----- Stored data -----
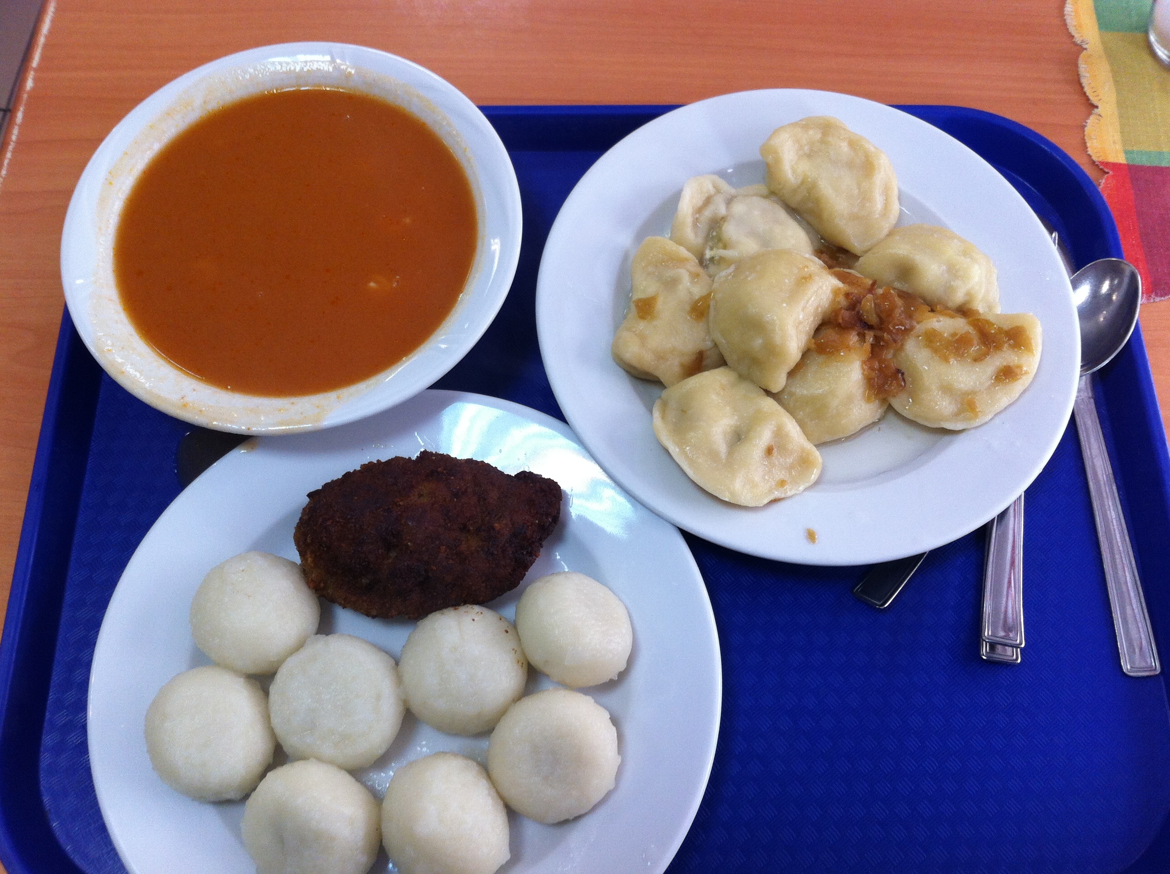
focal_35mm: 35
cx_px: 585
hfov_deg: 52.7
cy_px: 437
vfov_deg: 40.6
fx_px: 1181
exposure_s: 1/20
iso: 80
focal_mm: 3.85
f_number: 2.8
-----
Transcribe the complete set of entries verbatim. No pictures belong in the copy.

focal_35mm: 35
cx_px: 585
hfov_deg: 52.7
cy_px: 437
vfov_deg: 40.6
fx_px: 1181
exposure_s: 1/20
iso: 80
focal_mm: 3.85
f_number: 2.8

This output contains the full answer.